Tanzen, solange die Musik spielt

Viel kundenfreundlicher in diesem zugegebenermaßen etwas kuriosen Sinne - und obendrein auch sehr viel einfacher - ist es stattdessen, immer bullish zu bleiben, immer Aktien zu kaufen, immer voll investiert zu sein und nicht auf Chance-Risiko-Verhältnisse zu achten. Charles Prince, der ehemalige Vorstandsvorsitzende der damals größten Bank der Welt, der Citibank, hat es kurz vor Ausbruch der Finanzkrise im Sommer 2007 auf den Punkt gebracht, indem er sagte: „Wenn die Musik aufhört zu spielen – im Sinne von Liquidität -, dann werden die Dinge kompliziert. Aber solange die Musik spielt, musst du aufstehen und tanzen. Wir tanzen noch.

Wie dieser Tanz endete und wie kompliziert es tatsächlich wurde, das wissen Sie wahrscheinlich noch. Die Citibank-Aktie notierte damals bei 51,60 Dollar. Bis Ende Februar 2009 war sie auf 1,40 Dollar gefallen, und die Bank wurde schließlich auf Kosten des Steuerzahlers vor dem Bankrott gerettet. Mit anderen Worten: Der zwischenzeitlich geschasste wilde Tänzer Prince hatte die größte Bank der Welt ruiniert.

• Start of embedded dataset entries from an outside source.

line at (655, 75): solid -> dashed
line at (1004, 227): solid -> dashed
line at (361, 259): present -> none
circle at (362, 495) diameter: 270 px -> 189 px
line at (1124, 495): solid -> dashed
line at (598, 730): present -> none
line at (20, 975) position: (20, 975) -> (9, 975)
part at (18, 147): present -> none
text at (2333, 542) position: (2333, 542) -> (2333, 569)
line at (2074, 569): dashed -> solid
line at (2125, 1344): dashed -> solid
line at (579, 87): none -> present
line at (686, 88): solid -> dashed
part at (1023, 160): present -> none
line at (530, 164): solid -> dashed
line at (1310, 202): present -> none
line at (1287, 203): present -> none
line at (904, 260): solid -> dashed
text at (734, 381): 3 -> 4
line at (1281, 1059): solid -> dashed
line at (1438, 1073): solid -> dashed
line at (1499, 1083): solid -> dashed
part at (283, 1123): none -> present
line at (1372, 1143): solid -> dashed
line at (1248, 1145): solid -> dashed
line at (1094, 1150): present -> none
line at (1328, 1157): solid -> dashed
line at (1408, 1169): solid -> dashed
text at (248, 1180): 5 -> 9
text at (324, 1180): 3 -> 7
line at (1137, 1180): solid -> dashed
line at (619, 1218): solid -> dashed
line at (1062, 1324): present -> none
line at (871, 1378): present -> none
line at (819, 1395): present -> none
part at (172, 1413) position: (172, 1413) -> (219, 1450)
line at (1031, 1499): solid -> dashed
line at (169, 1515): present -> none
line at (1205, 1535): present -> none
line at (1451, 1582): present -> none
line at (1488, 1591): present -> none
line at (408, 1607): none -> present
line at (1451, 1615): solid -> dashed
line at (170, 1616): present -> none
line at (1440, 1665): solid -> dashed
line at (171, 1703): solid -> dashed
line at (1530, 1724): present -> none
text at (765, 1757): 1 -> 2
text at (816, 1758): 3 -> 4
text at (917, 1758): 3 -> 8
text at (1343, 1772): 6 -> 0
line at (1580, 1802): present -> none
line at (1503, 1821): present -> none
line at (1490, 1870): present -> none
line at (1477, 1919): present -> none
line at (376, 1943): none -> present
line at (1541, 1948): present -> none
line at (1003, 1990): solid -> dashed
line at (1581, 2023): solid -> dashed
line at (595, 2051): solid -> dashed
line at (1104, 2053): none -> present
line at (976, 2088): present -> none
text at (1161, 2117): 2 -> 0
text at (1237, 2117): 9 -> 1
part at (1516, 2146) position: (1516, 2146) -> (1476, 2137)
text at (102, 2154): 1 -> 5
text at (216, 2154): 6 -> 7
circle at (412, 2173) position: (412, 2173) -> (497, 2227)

Wie alle anderen Dauerbullen der Welt tröstete er sich, seine Aktionäre und seine Kunden mit der lächerlichen Behauptung, niemand habe auch nur im Entferntesten ahnen können, wie schlimm es kommen werde. Dabei gab es durchaus Analysten, die nachweislich frühzeitig und sehr konkret auf die damals vorhandenen Risiken hingewiesen hatten. Gegen die süßen Sirenengesänge der Berufsoptimisten konnten sie sich aber nicht behaupten. Und nachdem das Kind dann in den Brunnen gefallen war, wollte das Heer der Bullen natürlich auch nicht an die Existenz dieser weitsichtigen Mahner erinnert werden.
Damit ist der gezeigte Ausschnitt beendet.